Serve the agent with a run store and an approval store, and the sign-off endpoints appear automatically. Approving over HTTP records the decision and re-enqueues the run; a worker picks it up and finishes it on whatever replica is free — the caller never holds a connection open.

from yaab import durable_backends
from yaab.serve import serve

backends = durable_backends(dsn="sqlite://app.db")    # run + approval + checkpoint, one DB
serve(agent, **backends.serve_kwargs())
GET  /approvals?status=pending        # list what is waiting
GET  /approvals/{approval_id}         # one request (tool + arguments)
POST /approvals/{approval_id}/approve # {"reviewer": "alice"}
POST /approvals/{approval_id}/deny    # {"reviewer": "alice", "reason": "too large"}
POST /runs/{run_id}/resume            # idempotent manual re-enqueue

On approve, the run resumes and runs the held tool. On deny, it resumes with the denial fed back to the model. Either way the run finishes on a worker, decoupled from the request that approved it.


Who may approve what

ToolApprovalPlugin records every pause and decision to the audit log when you pass one — who asked, what for, who decided, and why:

from yaab.governance import AuditLog, ToolApprovalPlugin

audit = AuditLog()
plugin = ToolApprovalPlugin(tools=["wire_transfer"], mode="queue", store=store, audit=audit)

# later
for e in audit.events:
    print(e.kind, e.payload)   # APPROVAL  {"tool": "wire_transfer", "decision": "pending", ...}
assert audit.verify()          # the hash chain is intact — tamper-evident

Because the chain folds each entry's hash into the next, a retroactively edited decision breaks verify(). This is the same ledger that backs the rest of YAAB's compliance evidence. To restrict who may run a guarded tool in the first place, compose the plugin with the authorization layer (ToolAuthorizationPlugin / RBACAuthorizer) that already gates tool calls.

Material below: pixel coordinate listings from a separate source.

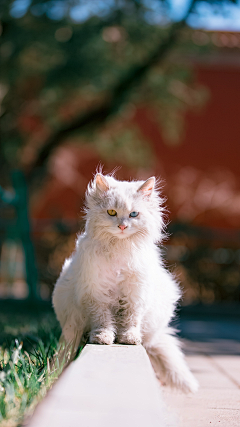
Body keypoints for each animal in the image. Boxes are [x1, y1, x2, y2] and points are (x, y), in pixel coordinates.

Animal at [52, 172, 199, 392]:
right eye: (112, 212)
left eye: (134, 214)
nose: (122, 226)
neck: (119, 249)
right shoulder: (97, 294)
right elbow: (103, 320)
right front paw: (103, 338)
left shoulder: (134, 293)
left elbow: (130, 319)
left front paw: (128, 339)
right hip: (72, 323)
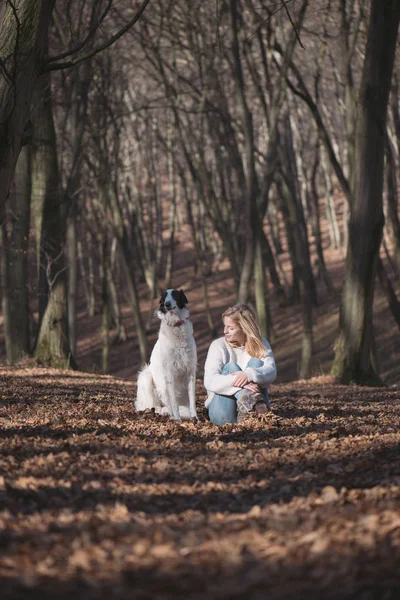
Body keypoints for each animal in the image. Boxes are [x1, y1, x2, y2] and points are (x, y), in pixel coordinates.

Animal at [134, 288, 197, 420]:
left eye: (174, 294)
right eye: (164, 297)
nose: (167, 304)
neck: (176, 326)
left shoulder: (190, 371)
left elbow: (192, 402)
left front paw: (196, 419)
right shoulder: (169, 372)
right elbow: (174, 403)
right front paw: (177, 420)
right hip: (146, 377)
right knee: (154, 407)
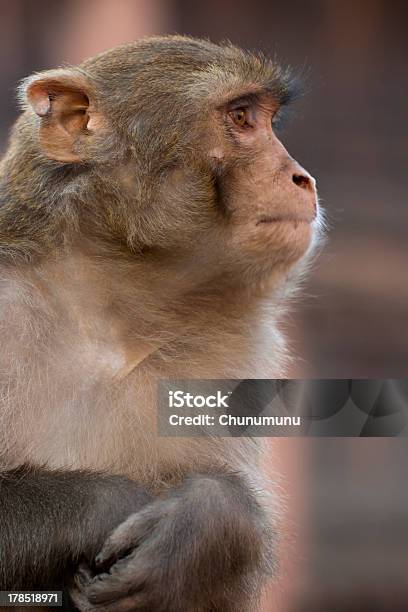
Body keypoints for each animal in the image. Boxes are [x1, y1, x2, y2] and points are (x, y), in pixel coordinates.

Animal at [0, 35, 320, 608]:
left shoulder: (237, 354)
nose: (300, 177)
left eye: (266, 119)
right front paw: (106, 504)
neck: (107, 309)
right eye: (241, 117)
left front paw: (203, 522)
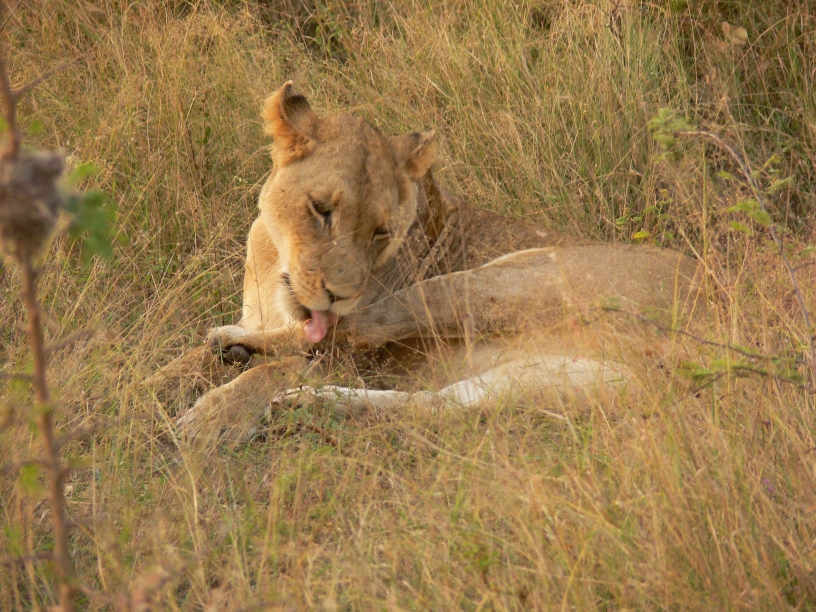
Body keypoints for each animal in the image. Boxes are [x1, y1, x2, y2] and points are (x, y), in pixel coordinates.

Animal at [167, 82, 704, 443]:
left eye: (381, 232)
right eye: (321, 210)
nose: (338, 294)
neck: (273, 257)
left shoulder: (353, 353)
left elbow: (281, 365)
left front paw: (210, 419)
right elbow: (174, 366)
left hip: (506, 279)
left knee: (359, 331)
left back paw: (246, 354)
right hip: (564, 380)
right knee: (434, 407)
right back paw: (307, 406)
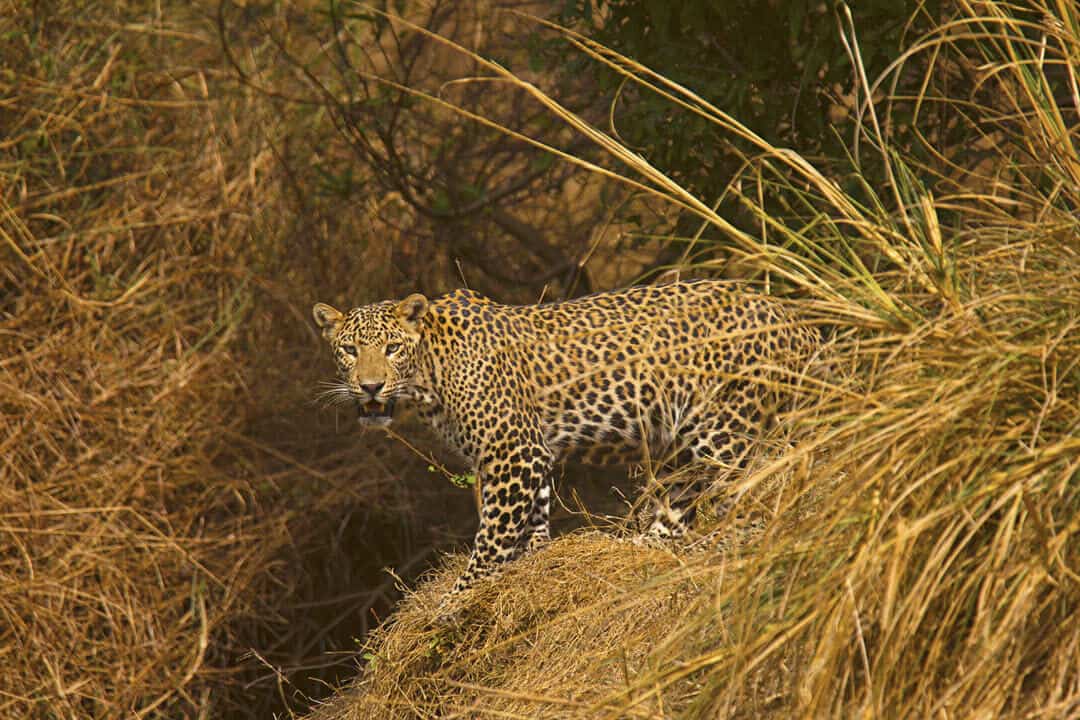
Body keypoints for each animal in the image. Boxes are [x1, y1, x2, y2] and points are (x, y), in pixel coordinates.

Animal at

Make pauses survive a restart

In single-process dev, an in-memory store and checkpointer are fine:

from yaab.governance.approvals import InMemoryApprovalStore
from yaab.graph.checkpoint import MemorySaver

store = InMemoryApprovalStore()
runner = Runner(run_checkpointer=MemorySaver(), plugins=[
    ToolApprovalPlugin(tools=["wire_transfer"], mode="queue", store=store),
])

For anything that must outlive a restart or span replicas, point the store and the checkpointer at durable backends — the code above is unchanged except the backend names. The one-call durable_backends(dsn=...) wires the approval store, the checkpointer, and the run queue against one database for you:

from yaab import durable_backends

backends = durable_backends(dsn="postgresql://user:pw@db/app")
# backends.approval_store, backends.run_checkpointer, backends.run_store
# all share one database — pass them to the plugin, the Runner, and serve().

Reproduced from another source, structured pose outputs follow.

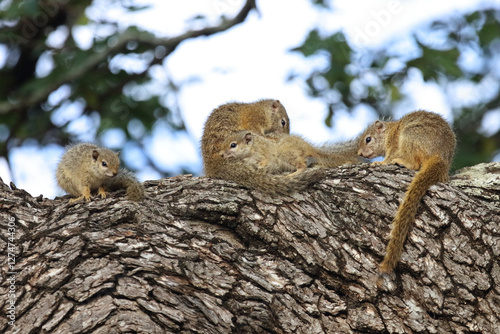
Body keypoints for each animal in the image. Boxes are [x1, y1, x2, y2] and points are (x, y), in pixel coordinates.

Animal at [358, 111, 456, 272]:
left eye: (368, 139)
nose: (360, 153)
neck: (390, 131)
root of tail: (440, 157)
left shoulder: (393, 145)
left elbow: (389, 158)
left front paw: (380, 163)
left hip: (411, 135)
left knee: (415, 164)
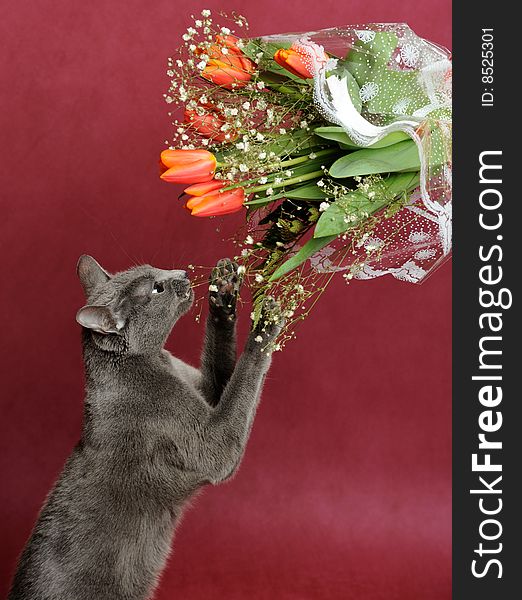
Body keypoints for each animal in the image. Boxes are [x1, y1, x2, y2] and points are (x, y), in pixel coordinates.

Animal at [8, 255, 280, 600]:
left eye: (156, 271)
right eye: (156, 288)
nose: (183, 273)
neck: (153, 363)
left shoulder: (201, 388)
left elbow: (220, 373)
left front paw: (224, 292)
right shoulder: (209, 440)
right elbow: (240, 390)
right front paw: (265, 326)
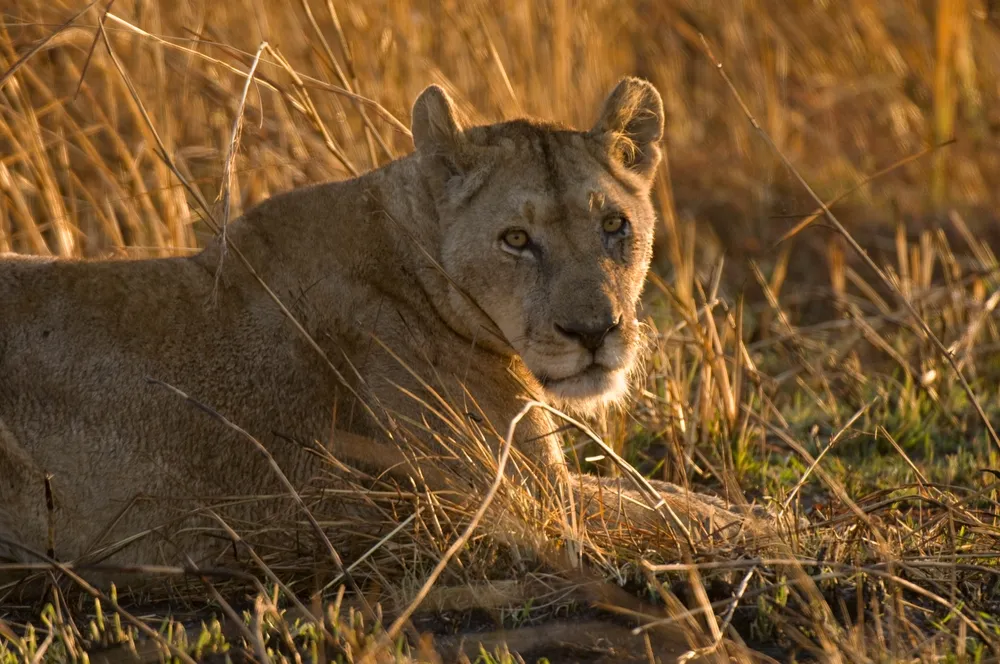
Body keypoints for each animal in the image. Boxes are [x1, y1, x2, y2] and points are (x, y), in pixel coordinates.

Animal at [0, 78, 769, 580]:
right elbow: (671, 510)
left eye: (614, 225)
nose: (594, 331)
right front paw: (778, 530)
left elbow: (670, 500)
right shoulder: (507, 500)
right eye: (516, 240)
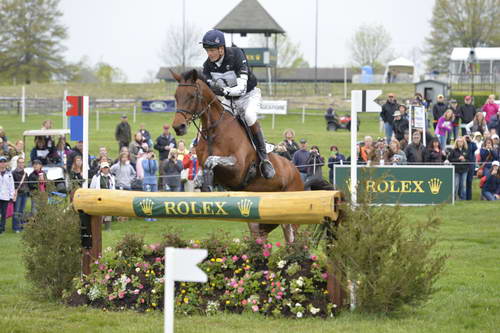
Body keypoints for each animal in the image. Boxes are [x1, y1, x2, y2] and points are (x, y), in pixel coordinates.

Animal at [171, 69, 304, 241]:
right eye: (176, 96)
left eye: (192, 96)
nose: (178, 127)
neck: (214, 131)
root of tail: (296, 171)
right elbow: (201, 169)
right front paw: (204, 182)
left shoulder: (238, 168)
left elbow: (210, 161)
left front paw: (208, 184)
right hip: (260, 221)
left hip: (289, 221)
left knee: (292, 240)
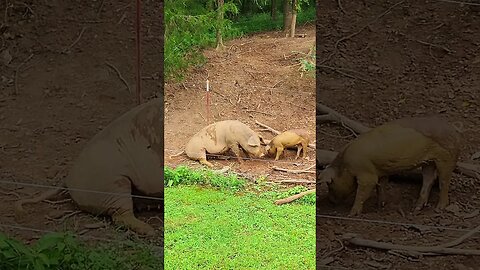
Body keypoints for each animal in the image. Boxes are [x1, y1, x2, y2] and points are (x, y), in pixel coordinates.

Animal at [318, 116, 462, 215]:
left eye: (330, 184)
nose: (330, 201)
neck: (345, 166)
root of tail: (453, 127)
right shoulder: (380, 172)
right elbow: (381, 186)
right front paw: (380, 206)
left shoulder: (367, 174)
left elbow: (363, 192)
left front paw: (351, 214)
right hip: (428, 162)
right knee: (428, 180)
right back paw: (416, 208)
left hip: (447, 157)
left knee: (444, 181)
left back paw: (439, 208)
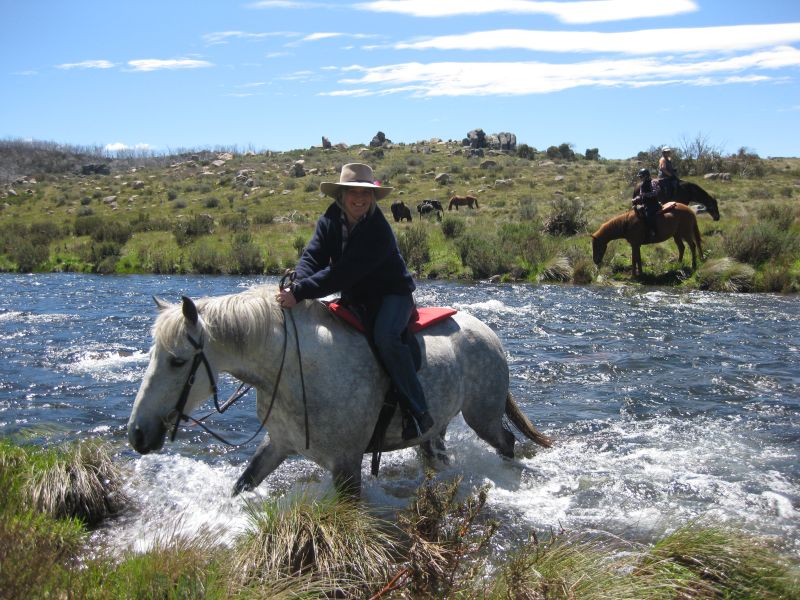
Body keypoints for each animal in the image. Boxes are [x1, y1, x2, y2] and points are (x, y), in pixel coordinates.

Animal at [128, 288, 552, 494]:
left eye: (177, 361)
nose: (137, 434)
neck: (294, 369)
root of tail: (488, 333)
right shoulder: (278, 444)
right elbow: (243, 484)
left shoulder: (346, 464)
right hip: (436, 426)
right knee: (437, 456)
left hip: (483, 415)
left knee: (507, 443)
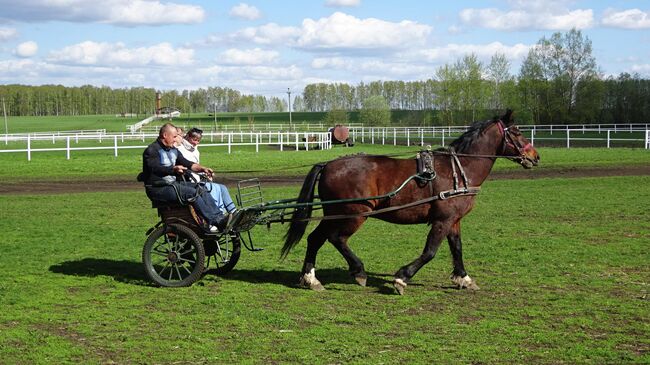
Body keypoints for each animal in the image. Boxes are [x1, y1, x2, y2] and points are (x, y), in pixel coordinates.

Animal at [280, 109, 540, 294]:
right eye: (517, 132)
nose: (535, 156)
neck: (459, 169)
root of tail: (328, 164)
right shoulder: (442, 220)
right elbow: (430, 252)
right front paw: (402, 278)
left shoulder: (453, 220)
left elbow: (457, 248)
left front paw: (464, 278)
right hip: (353, 214)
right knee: (337, 238)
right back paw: (358, 271)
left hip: (334, 213)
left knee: (315, 239)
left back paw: (311, 279)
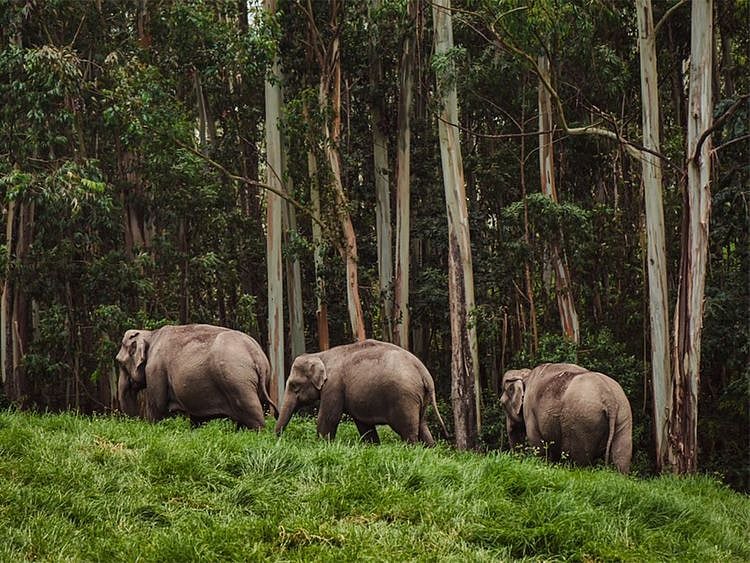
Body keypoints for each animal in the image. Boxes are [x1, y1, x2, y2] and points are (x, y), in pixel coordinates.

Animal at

Now a paused run is durable: approve it from any replica, days later, and it resumes from its last completed step. Swap sqlite:// for a Postgres DSN to go multi-replica; nothing else in your agent code changes.


One model

That is human-in-the-loop in YAAB. One plugin, three modes that share the same shape:

pause → decide → resume.

Inline for a synchronous prompt, block for a lightweight signal, and queue for a durable, out-of-band sign-off that survives a restart and resumes on any replica.